> _Your tasks_:
1) Answer these questions using the trial passage:
(a) Whose words did Bingham borrow to contrast himself with the other side?
(b) Where did Lt. Col. Richard A. Watts serve?
(c) On what date were press, public, and prisoners removed from the courtroom?
2) Transcribe the trial passage word for word, starting with "On June 29, press, public, and" and going on through "sentence of death.".
3) Pick up the trial passage after its last sentence and continue it.

::: Passage provided :::

Peppered throughout his argument were ad hominem attacks on the defense counsel. Bingham criticized Reverdy Johnson for arguing “in behalf of an expiring and shattered rebellion,” and he charged Thomas Ewing with hypocrisy for denying the need for martial law, when Ewing himself had instituted some of the most extreme measures on record. Bingham used the words of Lord Brougham to contrast himself with the other side: “A friend of liberty have I lived, and such will I die; nor care I how soon the latter event may happen, if I cannot be a friend of liberty without being a friend of traitors at the same time—a protector of criminals of the deepest dye—an accomplice of foul rebellion and its concomitant, civil war, with all its atrocities and its fearful consequences.”34
John Bingham’s summation justified his seat at the trial. Those who heard it would never forget the power of his presentation. “When referring to the rebellion or any of its leaders . . . ,” said Lt. Col. Richard A. Watts, of the prison staff, “his invective burned and seared like a hot iron. But when he touched upon the great and lovable qualities of the martyred Lincoln his lips would quiver with emotion, and his voice became as tender and reverent as if he were repeating the Lord’s Prayer.”
On June 29, press, public, and prisoners were removed from the courtroom and deliberations began. As legal advisers, Holt, Bingham, and Burnett were allowed to sit in on the debate, answering questions on testimony, evidence, and the fine points of law. This was a privilege allowed by military law. They used it, apparently, to persuade the commission to adopt a last-minute rule: the nonunanimous verdict. Under this new rule, the accused could be convicted by a simple majority, while a two-thirds vote carried an automatic sentence of death.

::: Given entries :::

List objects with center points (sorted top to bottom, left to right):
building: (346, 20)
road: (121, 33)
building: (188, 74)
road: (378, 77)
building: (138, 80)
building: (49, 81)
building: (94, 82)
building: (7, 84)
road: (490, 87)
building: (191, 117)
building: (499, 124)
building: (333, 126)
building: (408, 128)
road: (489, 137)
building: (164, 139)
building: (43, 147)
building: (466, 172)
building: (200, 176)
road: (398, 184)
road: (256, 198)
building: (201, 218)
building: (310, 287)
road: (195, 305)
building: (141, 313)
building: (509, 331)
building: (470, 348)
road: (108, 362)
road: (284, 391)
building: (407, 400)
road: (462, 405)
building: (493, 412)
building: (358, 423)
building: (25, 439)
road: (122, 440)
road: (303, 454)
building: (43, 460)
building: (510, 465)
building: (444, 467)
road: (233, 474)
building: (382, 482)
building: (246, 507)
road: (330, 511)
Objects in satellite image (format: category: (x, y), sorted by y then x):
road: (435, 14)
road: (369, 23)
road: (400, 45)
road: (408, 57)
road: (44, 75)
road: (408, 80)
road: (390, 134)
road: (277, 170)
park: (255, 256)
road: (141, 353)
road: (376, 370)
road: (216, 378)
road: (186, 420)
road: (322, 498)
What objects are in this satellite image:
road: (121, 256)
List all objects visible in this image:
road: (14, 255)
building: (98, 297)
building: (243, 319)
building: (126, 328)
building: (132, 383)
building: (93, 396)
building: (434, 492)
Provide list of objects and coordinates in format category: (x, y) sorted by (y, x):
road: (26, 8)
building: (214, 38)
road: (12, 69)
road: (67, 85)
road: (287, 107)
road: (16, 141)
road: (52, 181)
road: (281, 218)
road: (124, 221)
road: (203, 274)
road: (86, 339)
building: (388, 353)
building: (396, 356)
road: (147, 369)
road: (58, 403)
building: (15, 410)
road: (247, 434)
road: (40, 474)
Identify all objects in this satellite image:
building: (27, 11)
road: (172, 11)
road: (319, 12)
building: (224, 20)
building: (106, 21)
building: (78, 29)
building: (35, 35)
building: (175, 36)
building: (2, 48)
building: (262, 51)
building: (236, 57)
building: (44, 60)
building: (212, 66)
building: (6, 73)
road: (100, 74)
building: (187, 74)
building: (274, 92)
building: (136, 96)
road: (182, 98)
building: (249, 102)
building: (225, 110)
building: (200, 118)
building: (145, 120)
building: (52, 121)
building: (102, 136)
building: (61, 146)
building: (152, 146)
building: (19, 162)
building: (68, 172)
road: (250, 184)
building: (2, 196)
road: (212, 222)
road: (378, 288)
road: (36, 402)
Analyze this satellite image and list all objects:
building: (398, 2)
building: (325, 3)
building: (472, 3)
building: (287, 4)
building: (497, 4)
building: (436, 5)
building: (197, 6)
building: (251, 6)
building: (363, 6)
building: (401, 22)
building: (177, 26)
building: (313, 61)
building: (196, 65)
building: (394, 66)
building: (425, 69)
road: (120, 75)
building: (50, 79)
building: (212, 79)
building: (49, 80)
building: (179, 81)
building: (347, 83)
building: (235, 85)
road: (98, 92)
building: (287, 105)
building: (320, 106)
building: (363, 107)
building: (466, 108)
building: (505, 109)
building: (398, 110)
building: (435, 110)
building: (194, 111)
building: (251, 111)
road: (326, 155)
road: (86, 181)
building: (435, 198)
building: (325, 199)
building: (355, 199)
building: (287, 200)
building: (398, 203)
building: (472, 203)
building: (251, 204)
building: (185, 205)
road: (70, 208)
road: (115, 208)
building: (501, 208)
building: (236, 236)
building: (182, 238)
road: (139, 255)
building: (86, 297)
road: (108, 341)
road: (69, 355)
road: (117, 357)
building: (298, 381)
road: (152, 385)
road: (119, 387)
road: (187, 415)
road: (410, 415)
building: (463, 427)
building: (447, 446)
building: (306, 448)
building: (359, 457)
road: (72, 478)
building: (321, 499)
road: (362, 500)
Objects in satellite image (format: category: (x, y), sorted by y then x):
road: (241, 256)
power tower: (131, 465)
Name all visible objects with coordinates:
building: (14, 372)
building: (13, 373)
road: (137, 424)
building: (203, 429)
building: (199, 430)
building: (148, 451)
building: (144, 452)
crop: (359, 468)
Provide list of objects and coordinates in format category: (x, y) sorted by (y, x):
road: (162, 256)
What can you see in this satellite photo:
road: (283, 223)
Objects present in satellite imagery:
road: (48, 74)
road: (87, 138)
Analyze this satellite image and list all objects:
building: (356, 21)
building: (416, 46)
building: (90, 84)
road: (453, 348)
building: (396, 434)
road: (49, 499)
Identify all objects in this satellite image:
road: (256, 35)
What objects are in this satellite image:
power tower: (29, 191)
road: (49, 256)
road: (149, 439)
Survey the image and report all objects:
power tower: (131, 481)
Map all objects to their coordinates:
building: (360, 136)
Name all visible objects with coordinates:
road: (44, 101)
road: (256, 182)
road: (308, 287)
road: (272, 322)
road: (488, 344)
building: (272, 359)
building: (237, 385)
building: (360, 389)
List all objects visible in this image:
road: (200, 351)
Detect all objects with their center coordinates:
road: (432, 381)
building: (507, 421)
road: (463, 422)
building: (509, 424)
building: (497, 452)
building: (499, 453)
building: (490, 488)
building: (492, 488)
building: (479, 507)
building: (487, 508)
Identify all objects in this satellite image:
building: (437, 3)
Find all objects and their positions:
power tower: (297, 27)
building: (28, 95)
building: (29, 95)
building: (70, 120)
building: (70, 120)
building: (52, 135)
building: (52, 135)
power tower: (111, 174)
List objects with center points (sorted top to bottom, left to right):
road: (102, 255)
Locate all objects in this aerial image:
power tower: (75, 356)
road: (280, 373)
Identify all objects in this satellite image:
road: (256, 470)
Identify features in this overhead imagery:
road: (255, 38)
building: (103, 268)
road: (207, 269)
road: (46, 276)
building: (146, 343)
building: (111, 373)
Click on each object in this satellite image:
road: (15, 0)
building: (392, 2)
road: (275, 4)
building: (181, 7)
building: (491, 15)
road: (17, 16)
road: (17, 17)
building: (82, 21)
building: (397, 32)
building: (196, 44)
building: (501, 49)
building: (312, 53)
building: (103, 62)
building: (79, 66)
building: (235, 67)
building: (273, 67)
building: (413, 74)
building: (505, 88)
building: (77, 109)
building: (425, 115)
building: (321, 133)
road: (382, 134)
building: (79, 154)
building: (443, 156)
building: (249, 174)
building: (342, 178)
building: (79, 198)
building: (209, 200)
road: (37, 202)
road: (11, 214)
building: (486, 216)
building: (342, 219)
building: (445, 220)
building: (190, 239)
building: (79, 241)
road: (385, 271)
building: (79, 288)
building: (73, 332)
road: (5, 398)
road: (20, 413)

:::

> _Responses by task_:
1)
(a) Lord Brougham's
(b) On the prison staff
(c) June 29

2)
On June 29, press, public, and prisoners were removed from the courtroom and deliberations began. As legal advisers, Holt, Bingham, and Burnett were allowed to sit in on the debate, answering questions on testimony, evidence, and the fine points of law. This was a privilege allowed by military law. They used it, apparently, to persuade the commission to adopt a last-minute rule: the nonunanimous verdict. Under this new rule, the accused could be convicted by a simple majority, while a two-thirds vote carried an automatic sentence of death.

3)
After
a day and a half of deliberations, the commission returned a verdict of guilty for each defendant. Arnold, Mudd, and O’Laughlen each received five votes for conviction, and each was sentenced to life in prison. Edman Spangler was acquitted of conspiracy, but was convicted of aiding and abetting in Booth’s escape, “well knowing” what he had done. He received a six-year sentence. Mary Surratt, Lewis Powell, David Herold, and George Atzerodt were convicted by a two-thirds majority or more. Each was condemned to death.35
From May 8 to June 30, the commission had examined 371 witnesses, hearing testimony that filled 5,010 pages and took six weeks to brief and file. Witnesses, trial staff, and prisoners consumed 1,768 meals at government expense. One hundred twenty more witnesses were subpoenaed but did not appear.
Was the trial fair? John Bingham said it was “as fair as in any court,” but the record left room for disagreement. Henry Kyd Douglas, a trial witness and author of I Rode with Stonewall, said, “If Justice ever sat with unbandaged, blood-shot eyes, she did on this occasion.” 36
The judge advocates have had more than their share of critics, especially in modern times. Even though history has denied them credit for following the rules of evidence, it rightly condemns them for the irregularities they brought to this trial: the disingenuous arguments, the subornation of perjury, the payment of witnesses, and the presentation of evidence they knew to be fabricated.
Their transgressions may not have been necessary. The laws in 1865 were already weighted in the government’s favor, and a rigid adherence to the existing rules of evidence would probably have produced the same result. Given the temper of the times, a civilian jury was no more likely to acquit the defendants than the commission was—though they might have gone easier on Ned Spangler.